§ Consegna: Riassumi in due frasi il testo di lettura sul film Hamnet.

§ Testo di lettura:
#####

La backstory dell’‘Amleto’ di Shakespeare, diretta da Chloé Zhao e con protagonisti Paul Mescal e Jessie Buckley, arriva alla Festa di Roma. Ma per vederla al cinema dovremo aspettare fino a febbraio 2026

(da USA) Hamnet

Jessie Buckley e Paul Mescal in ‘Hamnet – Nel nome del figlio’ di Chloé Zhao

Foto: Agata Grzybowska/Focus Feature

Lei è una donna che si sente pienamente a casa nel mondo naturale, capace di raggomitolarsi sul suolo di una foresta nella campagna inglese e dotata di un talento innato per la falconeria. Lui è un giovane tutore di latino, poco più che adolescente, che lotta per ripagare i debiti del padre. Si incontrano fuori da un giardino vicino alla scuola dove lui insegna: il ragazzo scappa nel mezzo di una lezione pur di raggiungerla. La scintilla tra i due è immediata, incendiaria. Si sposeranno, avranno dei figli, e vivranno la peggior tragedia che un genitore possa immaginare. Dal loro dolore nascerà un’opera d’arte che rimane, ancora oggi, un punto di riferimento assoluto. Il suo nome è Anne, anche se tutti la chiamano Agnes. Il suo è William, e presto sarà considerato il più grande drammaturgo della lingua inglese.

#####

§ Estratti del dataset:
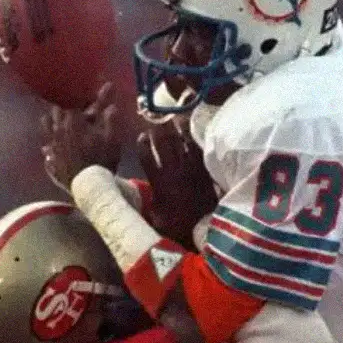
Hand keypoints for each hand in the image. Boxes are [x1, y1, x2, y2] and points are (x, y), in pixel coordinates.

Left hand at [41, 83, 120, 193]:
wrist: (90, 186)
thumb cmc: (103, 159)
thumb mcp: (112, 138)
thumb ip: (110, 119)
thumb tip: (111, 106)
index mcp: (73, 121)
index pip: (72, 100)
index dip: (80, 97)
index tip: (86, 98)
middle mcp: (58, 129)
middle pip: (56, 109)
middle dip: (65, 106)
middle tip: (74, 109)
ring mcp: (53, 144)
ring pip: (46, 124)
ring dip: (52, 121)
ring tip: (58, 122)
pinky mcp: (51, 158)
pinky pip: (46, 147)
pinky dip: (50, 144)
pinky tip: (53, 147)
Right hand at [137, 117, 218, 248]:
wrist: (206, 227)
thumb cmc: (179, 226)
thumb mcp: (156, 218)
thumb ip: (148, 203)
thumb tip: (136, 197)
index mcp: (159, 183)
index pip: (146, 157)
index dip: (143, 145)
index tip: (142, 136)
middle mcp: (172, 171)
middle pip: (163, 143)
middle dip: (158, 128)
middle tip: (156, 117)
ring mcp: (189, 168)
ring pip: (180, 141)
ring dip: (175, 127)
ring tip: (171, 115)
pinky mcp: (203, 168)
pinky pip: (196, 147)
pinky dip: (192, 135)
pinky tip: (189, 126)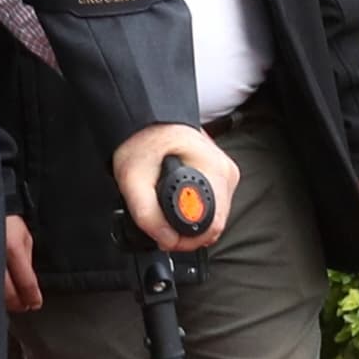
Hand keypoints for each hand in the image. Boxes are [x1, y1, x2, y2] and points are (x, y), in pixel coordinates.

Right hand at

#####

§ Risposta qui sotto: La backstory dell'Amleto di Shakespeare, diretta da Chloé Zhao e interpretata da Paul Mescal e Jessie Buckley, arriva alla Festa di Roma, ma nelle sale si vedrà solo a febbraio 2026. Racconta di Agnes, donna a suo agio nella natura e dotata per la falconeria, e di William, giovane tutore di latino: tra loro nasce una scintilla immediata, si sposano, hanno figli e vivono la peggior tragedia che un genitore possa immaginare, da cui nascerà un'opera d'arte ancora oggi di riferimento.